In any diverse, free society, a wide range of views should be freely expressed. Such is the inevitable result of the exercise of freedom of thought — all indispensable liberal values. Differences of opinion are signs of a healthy society. But how do we mediate between such differences — or "divisions," if you like?

In a free society such as the United States, each individual or group puts views forward and attempts to convince others. I think taxes and government spending are too high, you think they aren't high enough, and we try to persuade each other and the broader public to adopt our view.

This is by far the best way humankind has found to mediate between such differences — or divisions, if you like.

A necessary condition for this is that we hear other people's opinions, and allow them to be heard. And this is why the recent events in Rochester referenced by Erin Nystrom in "Standing up against division has its costs" (April 26) are so disquieting.

Rochester Golf and Country Club signed a contract with Center of the American Experiment (CAE) to host an event on March 15. On the afternoon of March 13, the country club informed us the event had been canceled, claiming it "generated controversy among Club members." Needless to say, the contract they signed does not offer this as a valid reason for cancellation alongside, say, "acts of war or acts of God" — never mind with less than 48 hours' notice.

This controversy, as Nystrom concedes in her commentary, was generated largely by Nystrom herself. And what was the event that she found so intolerable? It would have featured our public safety policy fellow, Jeff Van Nest, a 20-year veteran of the FBI, talking with Olmsted County Sheriff Kevin Torgerson and Rochester Police Chief Jim Franklin in front of a local audience. (While complaining about "division," Nystrom twice refers to us — her fellow Minnesotans — as an "outside" group, despite the fact that we have a chapter in Rochester.)

Yes, that's it. This was the most "vanilla" event the CAE has hosted in my five years here.

It is true, as Nystrom says, that crime is a "hot-button" issue. A poll we conducted last year found that 81% of respondents were personally concerned about crime in Minnesota. But the responsibility for that lies with the people actually committing crimes, not with us.

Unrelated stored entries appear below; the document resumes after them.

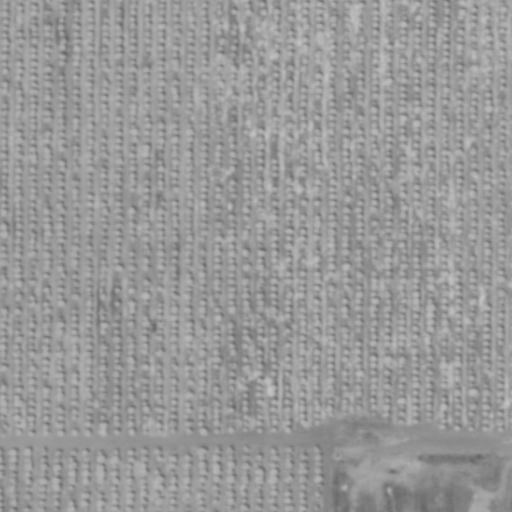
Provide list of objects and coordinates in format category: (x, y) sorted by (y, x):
road: (431, 447)
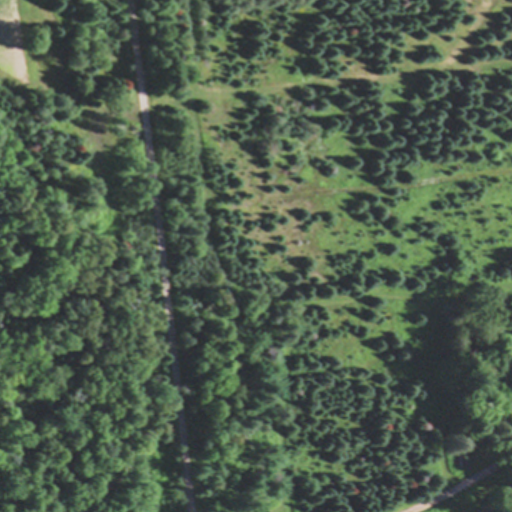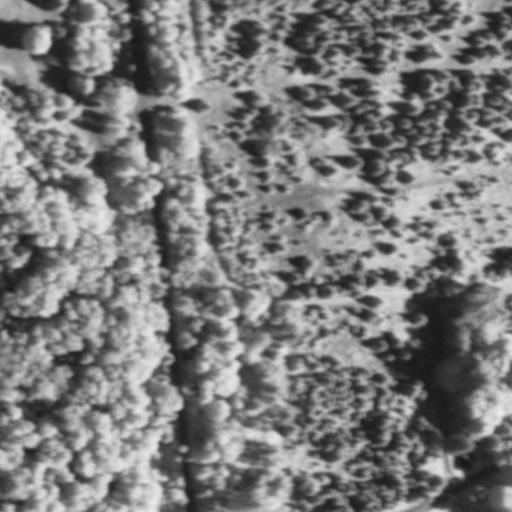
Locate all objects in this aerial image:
road: (157, 255)
building: (465, 459)
road: (455, 487)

Trying to make a politically inconvenient issue go away by preventing people from talking about it makes as much sense as trying to put out a fire by turning off the fire alarm. This was certainly not the attitude of that great Minnesota liberal Hubert Humphrey, who said that liberals "must let the hardhats, Mr. and Mrs. Middle America, know that they understand what is bugging them, that they too condemn crime and riots and violence and extreme turbulence, that they scorn extremists of the left as well as extremists of the right."

Too often these days people claim to be against "division" when what they are really upset about is the fact that people have different opinions from theirs. Their crocodile tears about division — or differences, if you like — are just an excuse to stop people from saying things they don't like. A diverse, free society should reject such intolerance.

John Phelan is an economist at the Center of the American Experiment.